■ **Travail demandé**:
• a. Dans l'extrait sur la crise énergétique, quelle fonction est attribuée à Frans Timmermans ?
• b. Veuillez poursuivre l'extrait sur la crise énergétique à partir de sa dernière phrase.

Le 22 août, le prix du marché boursier du gaz naturel dans le hub gazier allemand THE (Trading Hub Europe) s'échangeait à plus de 1000% en un an. Le régime de Scholz raconte à ses citoyens que tout vient de Poutine et de sa guerre en Ukraine.
F. William Engdahl
La vérité est toute autre. Les politiciens européens et les principaux intérêts financiers utilisent la Russie pour couvrir ce qui est une crise énergétique made in Germany et bruxelloise. Les conséquences ne sont pas accidentelles.
Ce n'est pas parce que des politiciens comme Scholz, le
ministre allemand de l'économie verte, Robert Habeck, ou le vice-président de
la Commission européenne pour l'énergie verte, Frans Timmermans, sont des gens stupides
ou ignorants. Corrompus et malhonnêtes, peut-être oui. Ils savent exactement ce
qu'ils font. Ils lisent un scénario. Tout cela fait partie du plan de l'UE
visant à déconstruire l'une des concentrations industrielles les plus économes
en énergie de la planète. Ils mettent en oeuvre "l'Agenda vert des Nations
Unies 2030" autrement connu sous le nom de Grande réinitialisation
de Klaus Schwab.

[Extraits de données de cadres de délimitation]
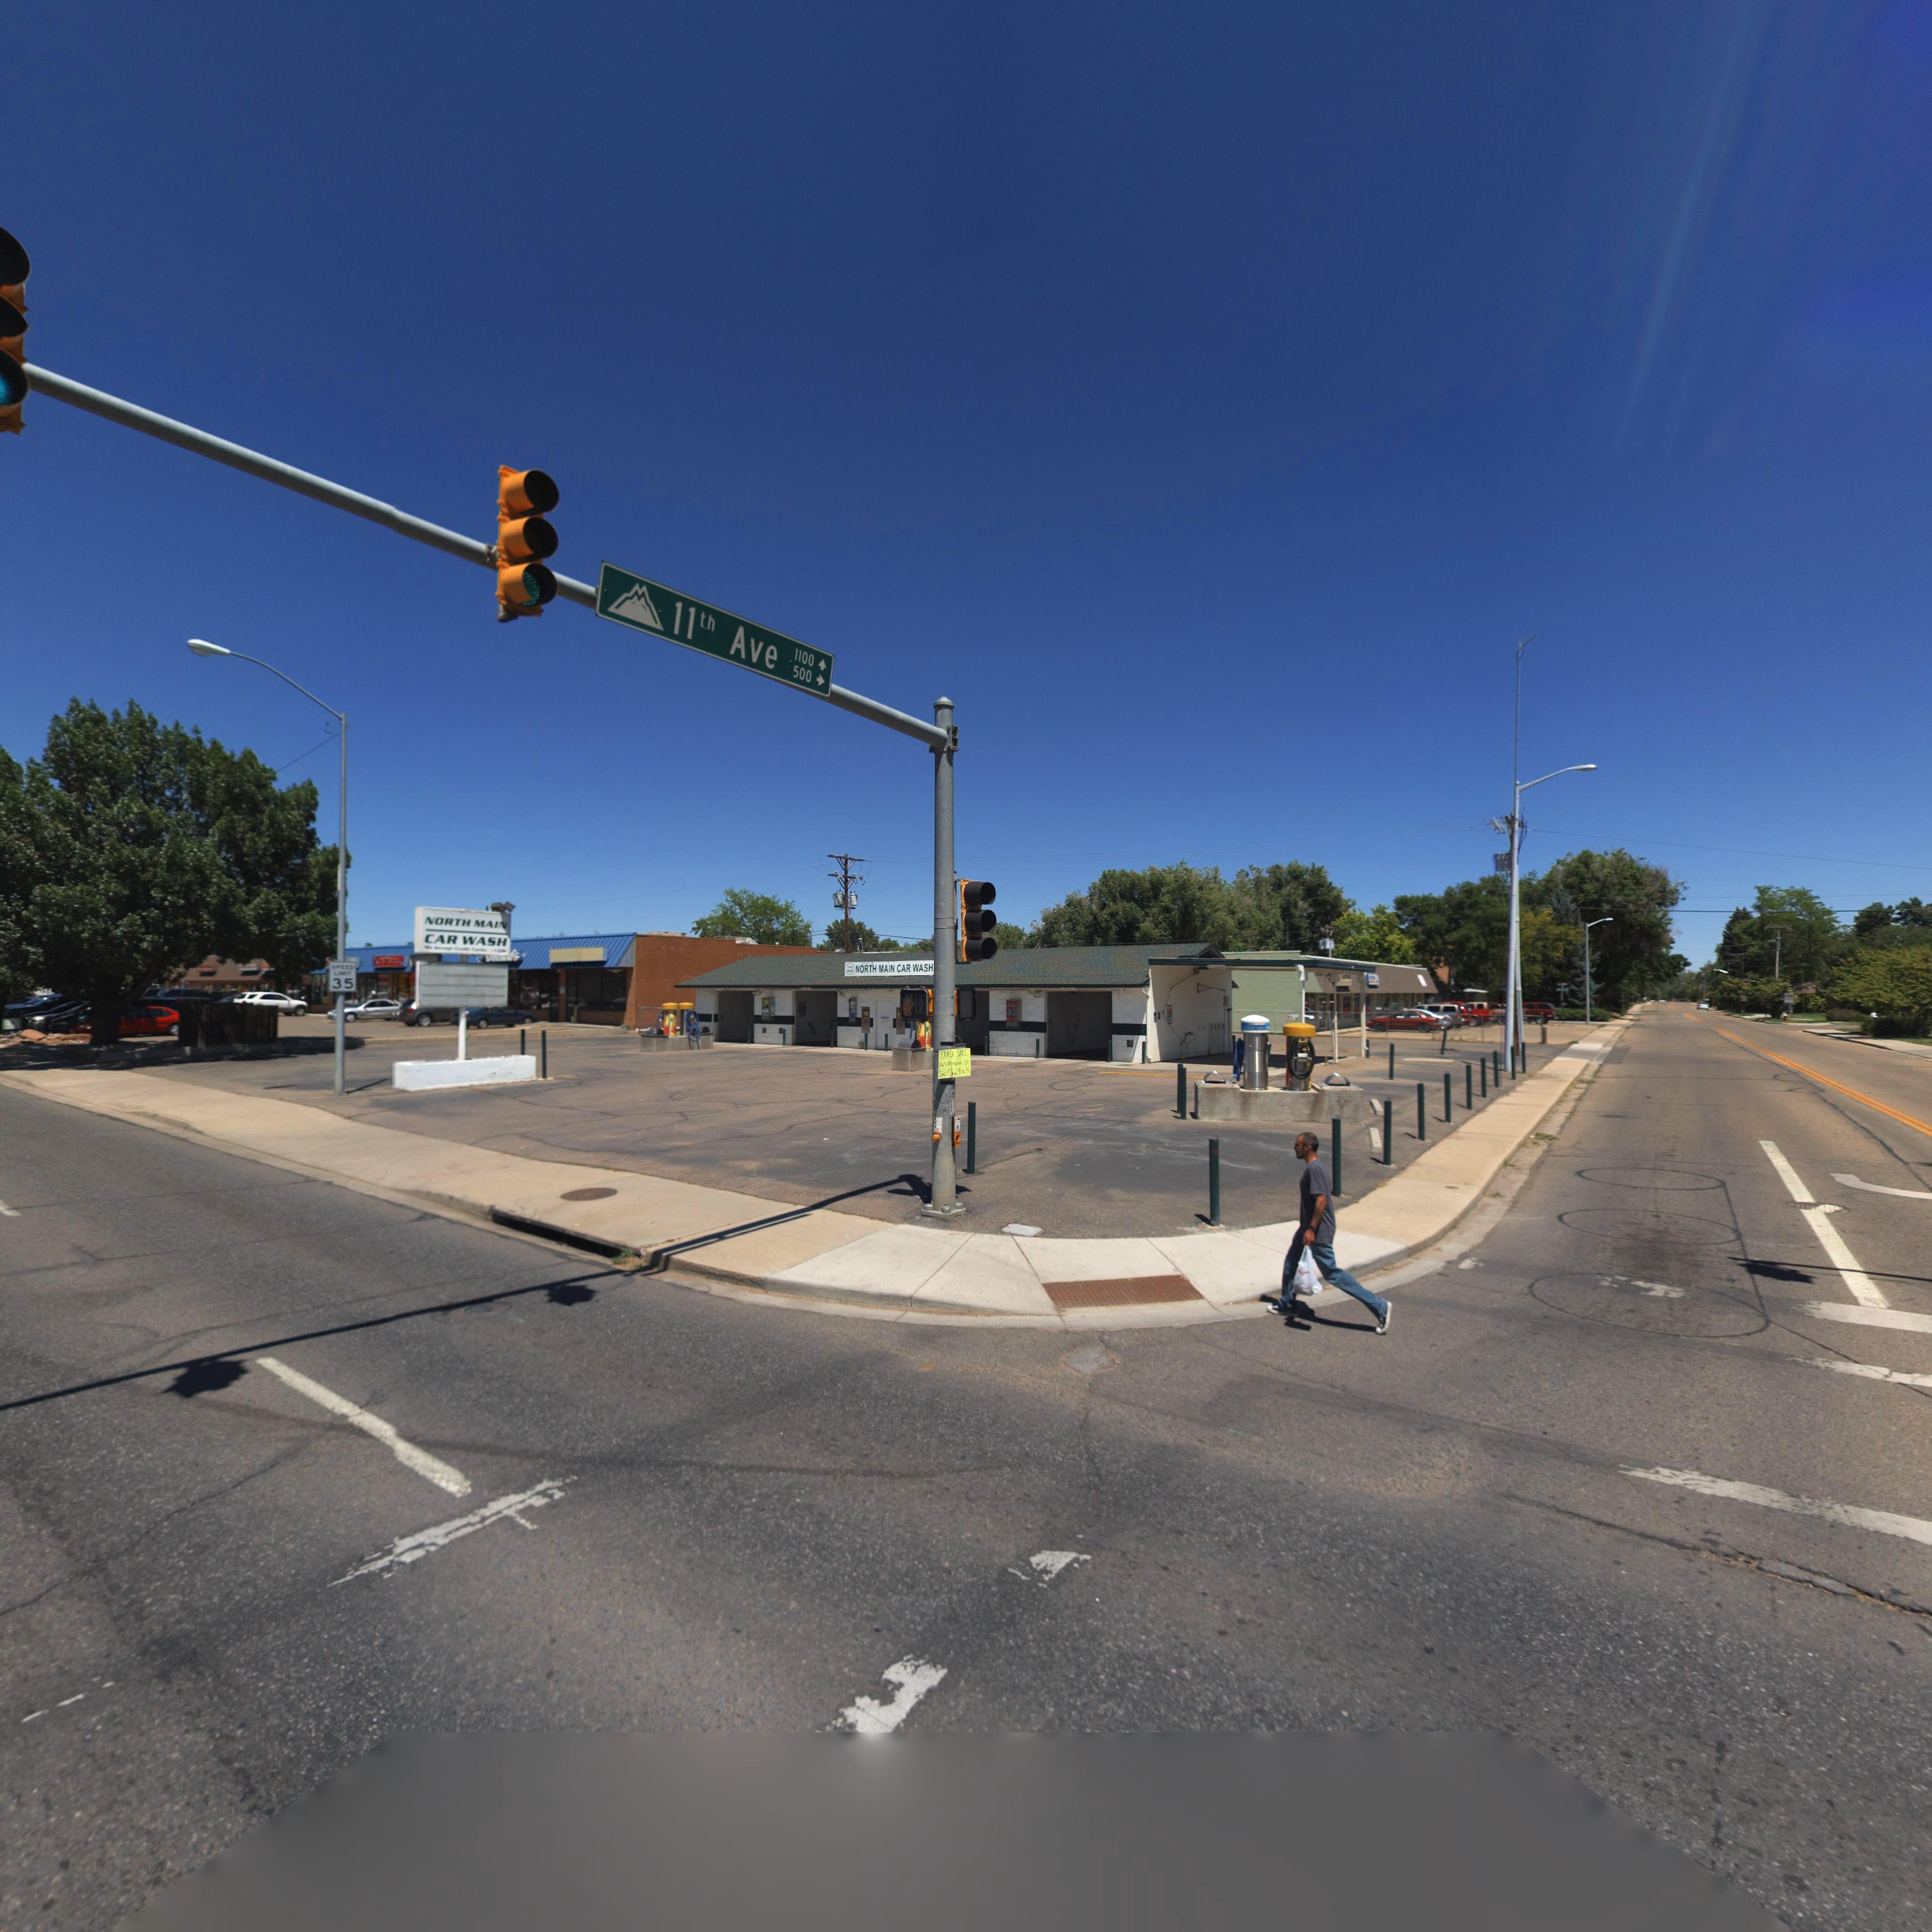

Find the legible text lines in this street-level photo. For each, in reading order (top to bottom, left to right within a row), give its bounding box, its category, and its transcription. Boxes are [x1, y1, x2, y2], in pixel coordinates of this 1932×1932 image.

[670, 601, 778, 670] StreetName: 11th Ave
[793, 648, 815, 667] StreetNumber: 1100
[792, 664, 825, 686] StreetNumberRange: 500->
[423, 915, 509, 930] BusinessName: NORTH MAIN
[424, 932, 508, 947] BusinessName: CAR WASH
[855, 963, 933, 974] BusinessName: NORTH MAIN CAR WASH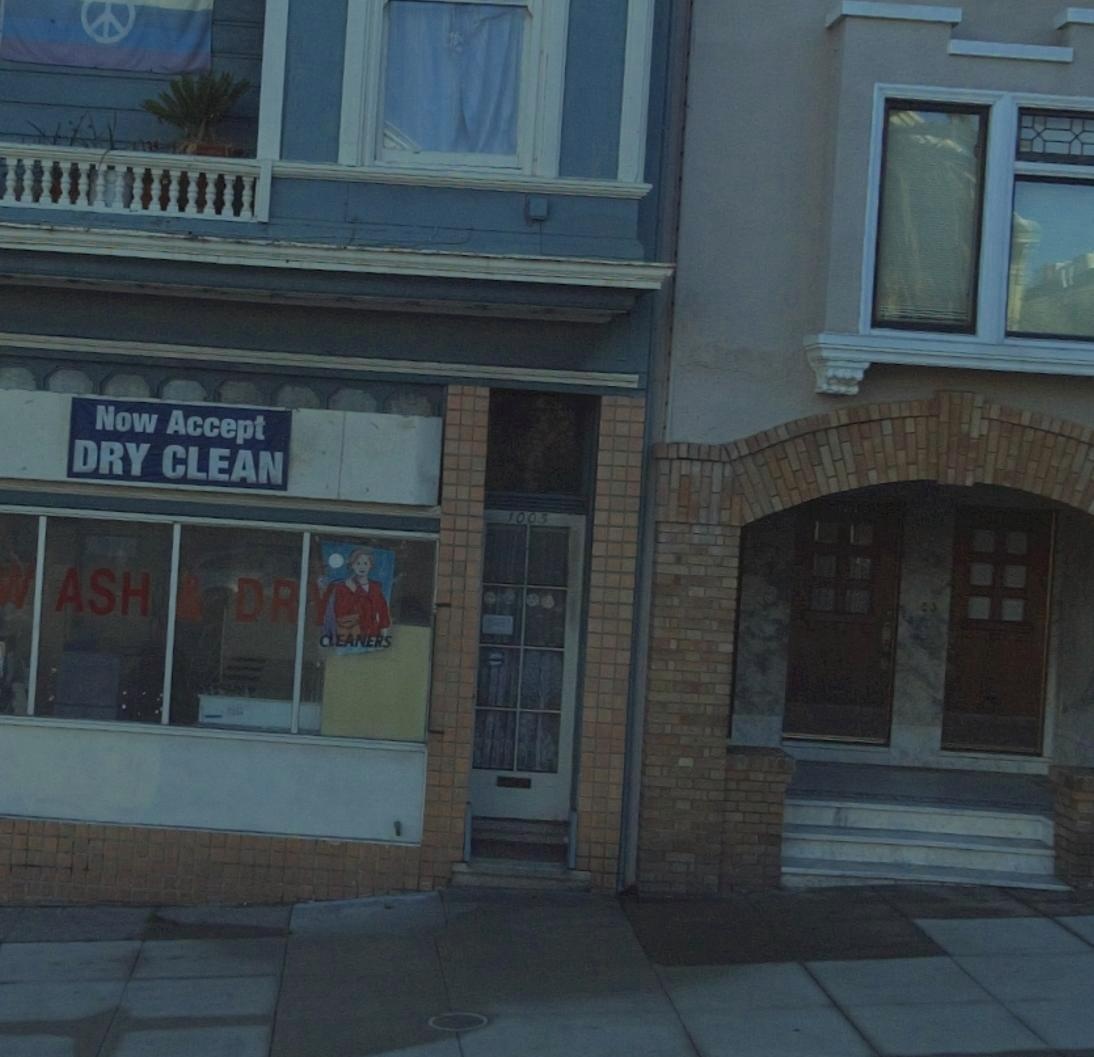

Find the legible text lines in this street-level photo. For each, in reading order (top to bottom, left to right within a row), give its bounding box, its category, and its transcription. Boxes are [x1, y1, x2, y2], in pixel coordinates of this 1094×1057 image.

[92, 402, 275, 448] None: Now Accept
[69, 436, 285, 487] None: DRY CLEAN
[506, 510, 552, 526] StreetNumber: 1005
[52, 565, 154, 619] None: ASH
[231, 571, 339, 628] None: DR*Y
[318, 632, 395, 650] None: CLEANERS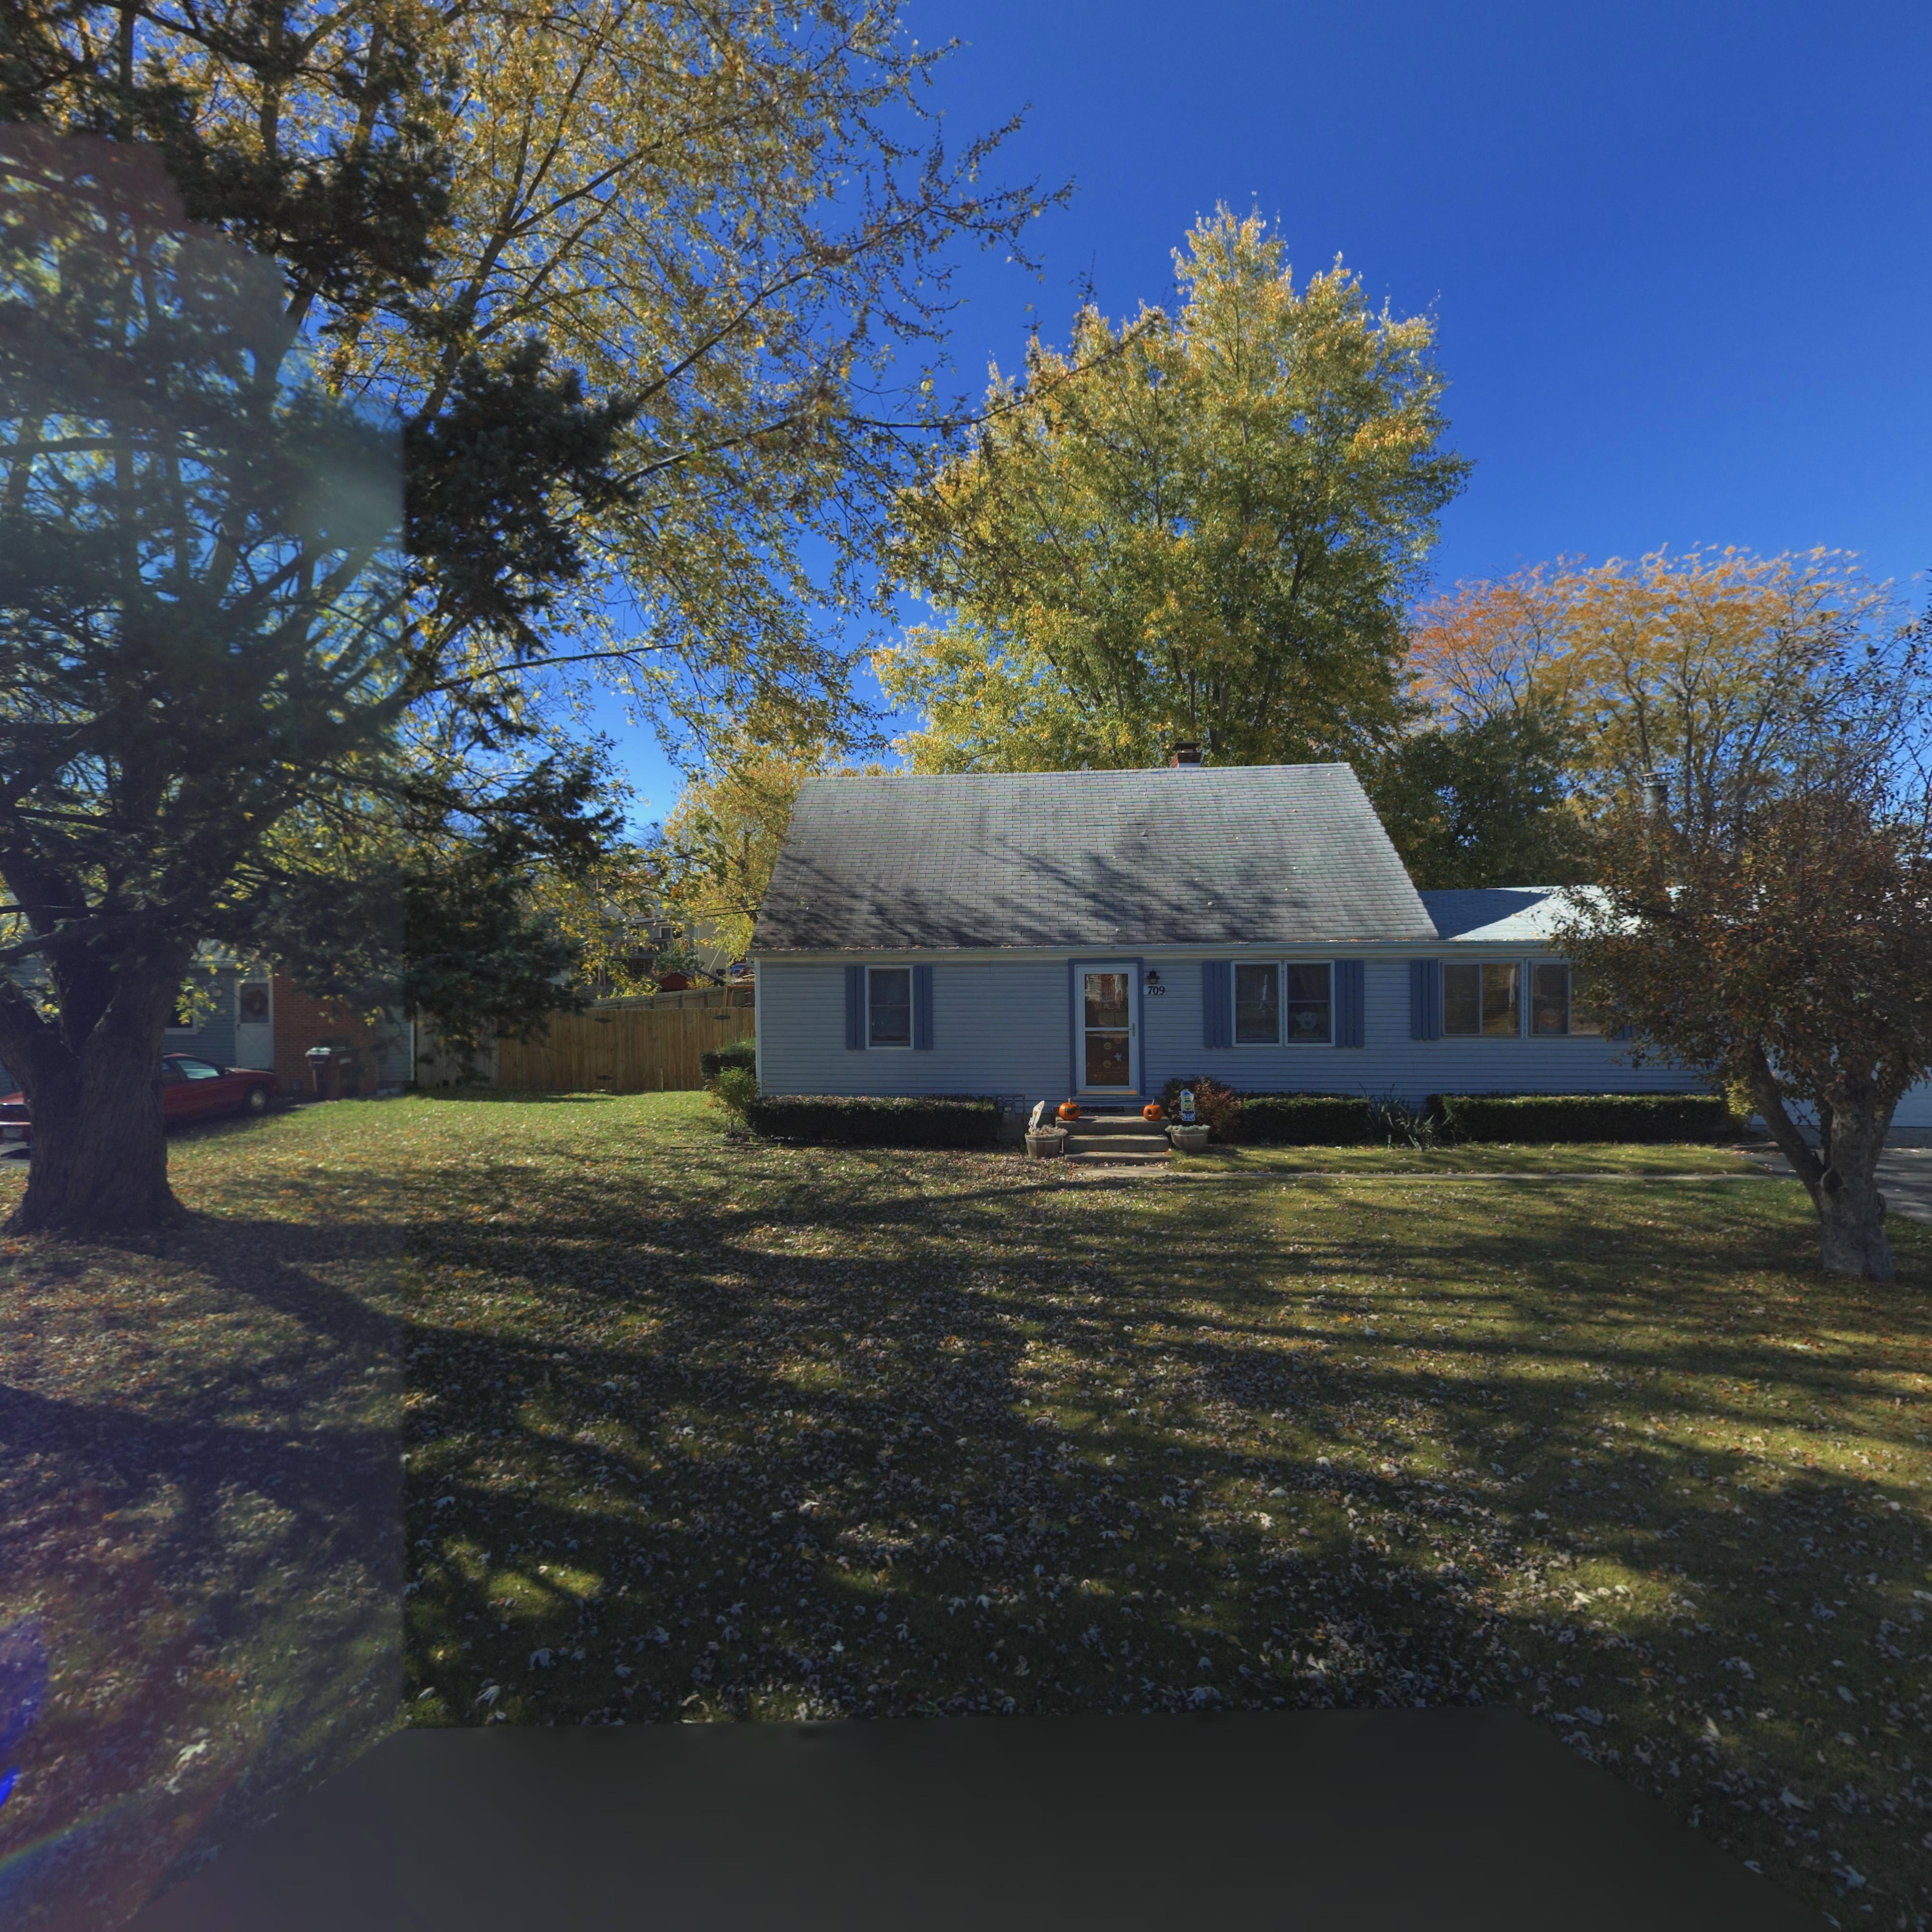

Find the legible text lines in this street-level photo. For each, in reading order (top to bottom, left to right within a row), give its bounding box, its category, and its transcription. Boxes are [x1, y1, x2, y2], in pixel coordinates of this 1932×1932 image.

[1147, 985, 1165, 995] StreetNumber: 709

■ **Réponses par consigne**:
• a. Il est vice-président de la Commission européenne pour l'énergie verte.

• b.
Dérégulation
du marché du gaz de l'UE
Ce que la Commission européenne et les ministres du
gouvernement en Allemagne et dans toute l'UE cachent soigneusement, c'est la
transformation des modalités de fixation du prix du gaz naturel. Pendant près
de deux décennies, la Commission européenne, soutenue par de méga banques comme
JP MorganChase ou les grands fonds spéculatifs, a commencé à jeter les bases d'une
déréglementation complète du marché du gaz naturel désorais acquise. On en a
fait la promotion en tant que «libéralisation» du marché du gaz naturel de
l'Union européenne. Désormais, ce sont les échanges non réglementés sur le
marché libre en temps réel qui déterminent les prix plutôt que les contrats à long
terme .
À partir de 2010 environ, l'UE a commencé à imposer ce
changement radical des règles de tarification du gaz naturel. Auparavant, la
plupart des prix du gaz étaient fixés dans le cadre de contrats fixes à long
terme avec livraison par gazoduc. Le plus grand fournisseur, le russe Gazprom,
a fourni du gaz à l'UE, plus particulièrement à l'Allemagne, dans le cadre de
contrats à long terme indexés sur le prix du pétrole. Jusqu'à ces dernières
années, le gaz n'était presque jamais importé par méthanier. En 2016, avec la
modification des lois américaines règlementant l'exportation de GNL à partir de
l'énorme production de gaz de schiste, les producteurs de gaz américains ont
entamé une expansion majeure de la construction de terminaux d'exportation de
GNL. La construction des terminaux prend en moyenne 3 à 5 ans. Dans le même
temps, la Pologne, les Pays-Bas et d'autres pays de l'UE ont commencé à
construire des terminaux d'importation de GNL pour recevoir le GNL de
l'étranger.
Sortis de la Seconde Guerre mondiale comme premiers
fournisseurs mondiaux de pétrole, les géants pétroliers anglo-américains, alors
appelés les Sept Sœurs, ont établi un monopole mondial sur les prix du pétrole.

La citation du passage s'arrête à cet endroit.